Anti-Heimatroman klassisch österreichischer Prägung
So reihen sich Geschichten an Geschichten, die sich zu einem Anti-Heimatroman klassisch österreichischer Prägung verbinden. Da ist eine tödliche Mutprobe unter Kindern, bei der der aus der Stadt zugezogene Franzi in einen Brunnen und unglücklicherweise in ein zuvor abhanden gekommenes Messer mit der Gravur „Meine Ehre heißt Treue“ hineinfällt. Da ist die Stubenhofoma, die Großmutter der Erzählerin, die noch heute stolz erzählt, dass in Kärnten 99,83 Prozent der Bevölkerung seinerzeit für den Anschluss an das Deutsche Reich votiert hätten. Und da ist Gernot Pfandl, der fesche Feuerwehrhauptmann mit dem Schmiss im Gesicht, der seinerzeit den kleinen Franzi aus dem Brunnen gezogen hat. Pfandl ist eine besondere Figur; ein politischer Aufsteiger, der den Stammtisch beherrscht.

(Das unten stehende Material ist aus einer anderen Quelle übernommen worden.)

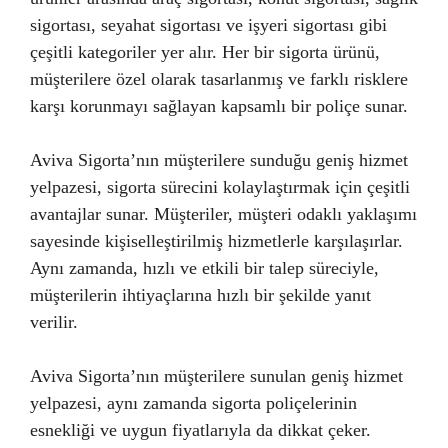
sigortası, seyahat sigortası ve işyeri sigortası gibi
çeşitli kategoriler yer alır. Her bir sigorta ürünü,
müşterilere özel olarak tasarlanmış ve farklı risklere
karşı korunmayı sağlayan kapsamlı bir poliçe sunar.
Aviva Sigorta’nın müşterilere sunduğu geniş hizmet
yelpazesi, sigorta sürecini kolaylaştırmak için çeşitli
avantajlar sunar. Müşteriler, müşteri odaklı yaklaşımı
sayesinde kişiselleştirilmiş hizmetlerle karşılaşırlar.
Aynı zamanda, hızlı ve etkili bir talep süreciyle,
müşterilerin ihtiyaçlarına hızlı bir şekilde yanıt
verilir.
Aviva Sigorta’nın müşterilere sunulan geniş hizmet
yelpazesi, aynı zamanda sigorta poliçelerinin
esnekliği ve uygun fiyatlarıyla da dikkat çeker.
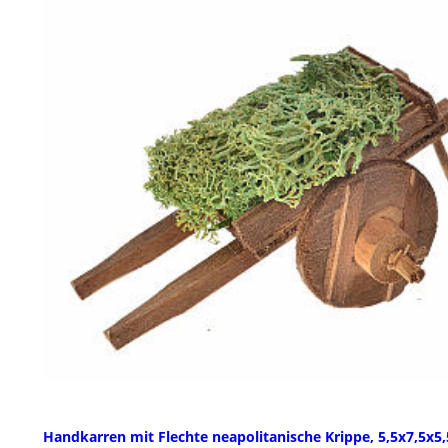
Handkarren mit Flechte neapolitanische Krippe, 5,5x7,5x5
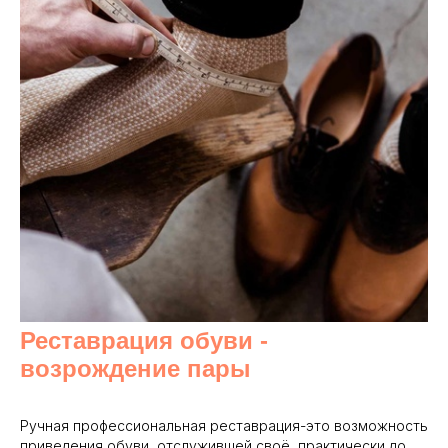
Реставрация обуви -
возрождение пары
Ручная профессиональная реставрация-это возможность
приведения обуви, отслужившей своё, практически до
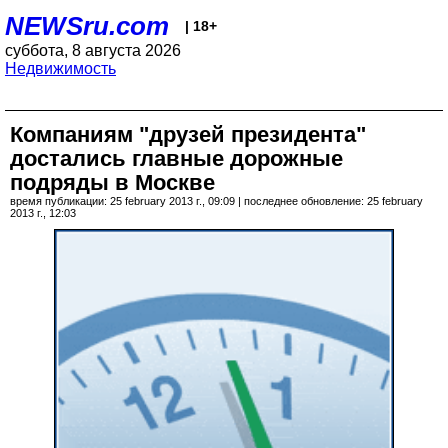
NEWSru.com
| 18+
суббота, 8 августа 2026
Недвижимость
Компаниям "друзей президента"
достались главные дорожные
подряды в Москве
время публикации: 25 february 2013 г., 09:09 | последнее обновление: 25 february
2013 г., 12:03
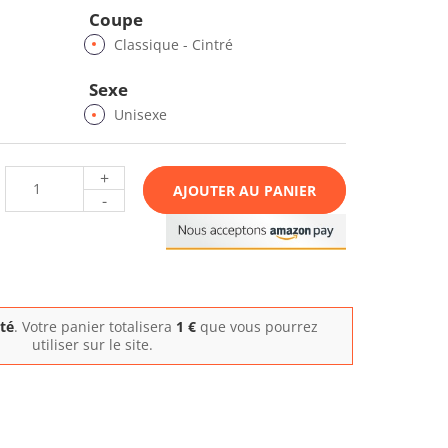
Coupe
Classique - Cintré
Sexe
Unisexe
+
AJOUTER AU PANIER
-
ité
. Votre panier totalisera
1
€
que vous pourrez
utiliser sur le site.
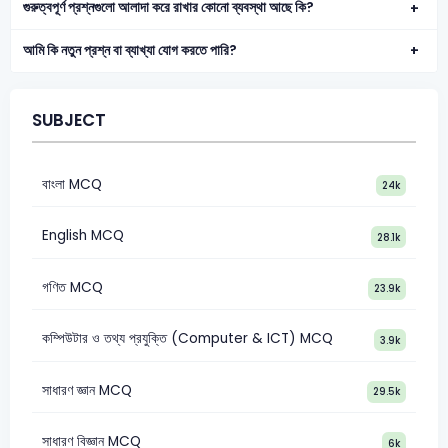
গুরুত্বপূর্ণ প্রশ্নগুলো আলাদা করে রাখার কোনো ব্যবস্থা আছে কি?
আমি কি নতুন প্রশ্ন বা ব্যাখ্যা যোগ করতে পারি?
SUBJECT
বাংলা MCQ
24k
English MCQ
28.1k
গণিত MCQ
23.9k
কম্পিউটার ও তথ্য প্রযুক্তি (Computer & ICT) MCQ
3.9k
সাধারণ জ্ঞান MCQ
29.5k
সাধারণ বিজ্ঞান MCQ
6k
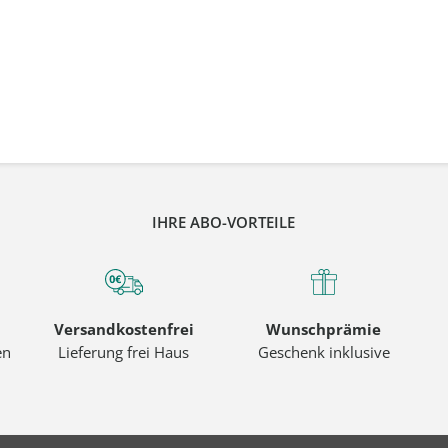
IHRE ABO-VORTEILE
Versandkostenfrei
Wunschprämie
en
Lieferung frei Haus
Geschenk inklusive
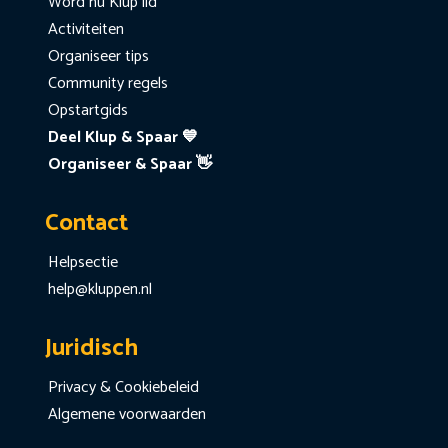
Word nu Klup lid
Activiteiten
Organiseer tips
Community regels
Opstartgids
Deel Klup & Spaar 💙
Organiseer & Spaar 👋
Contact
Helpsectie
help@kluppen.nl
Juridisch
Privacy & Cookiebeleid
Algemene voorwaarden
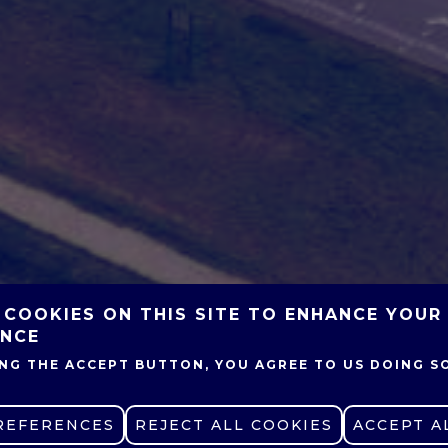
 COOKIES ON THIS SITE TO ENHANCE YOUR
ENCE
ING THE ACCEPT BUTTON, YOU AGREE TO US DOING S
REFERENCES
WITHDRAW CONSENT
REJECT ALL COOKIES
ACCEPT A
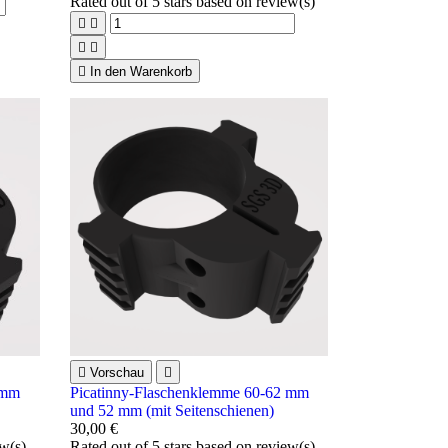
Rated
out of 5 stars based on
review(s)





In den Warenkorb

Vorschau

 mm
Picatinny-Flaschenklemme 60-62 mm
und 52 mm (mit Seitenschienen)
30,00 €
ew(s)
Rated
out of 5 stars based on
review(s)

Erst wird er zum Dorfbürgermeister gewählt; dann zieht es ihn weiter in die große Politik, wo er zum Star einer aufstrebenden Rechtsaußen-Partei wird. Pfandl ist in seiner Anlage eindeutig an den zu dieser Zeit aufstrebenden Jörg Haider angelehnt. Thomas, der ältere Bruder der Ich-Erzählerin, wird später zu Pfandls Chauffeur.

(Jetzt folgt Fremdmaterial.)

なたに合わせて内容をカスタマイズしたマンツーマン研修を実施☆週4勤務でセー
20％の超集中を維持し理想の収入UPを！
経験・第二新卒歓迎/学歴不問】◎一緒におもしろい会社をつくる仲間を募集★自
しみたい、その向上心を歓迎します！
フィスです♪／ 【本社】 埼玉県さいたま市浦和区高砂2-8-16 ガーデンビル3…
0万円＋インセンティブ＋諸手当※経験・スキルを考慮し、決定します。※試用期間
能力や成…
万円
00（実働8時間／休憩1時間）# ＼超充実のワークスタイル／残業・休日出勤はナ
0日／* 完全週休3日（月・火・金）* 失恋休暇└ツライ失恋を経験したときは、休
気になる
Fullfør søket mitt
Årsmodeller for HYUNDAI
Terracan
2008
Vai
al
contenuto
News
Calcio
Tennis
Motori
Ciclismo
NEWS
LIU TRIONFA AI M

Sprachkunstwerk in Umgangssprache und Dialekt
Es ist ein Aufwachsen im Waldheim-Österreich, das hier in einer nur auf den ersten Blick urwüchsig anmutenden Sprache beschrieben wird. Tatsächlich aber ist der hypotaktische Sound, die Mischung aus Umgangssprache und dialektalen Einsprengseln, sorgfältig hergestellt. Er verleiht dem Roman Atmosphäre und Musikalität zugleich. In diesem Sprechen werden althergebrachte Ordnungsvorstellungen aufgesprengt. „Wo der spitzeste Zahn der Karawanken in den Himmel hinauf fletscht“ ist auch die Geschichte einer queeren Emanzipation, denn zwischen der Ich-Erzählerin und der gleichaltrigen Luca bahnt sich früh etwas an, das weit über eine Freundschaft hinausgeht. Julia Jost hat mit ihrem Debüt den Anti-Heimatroman auf den aktuellen Stand gebracht.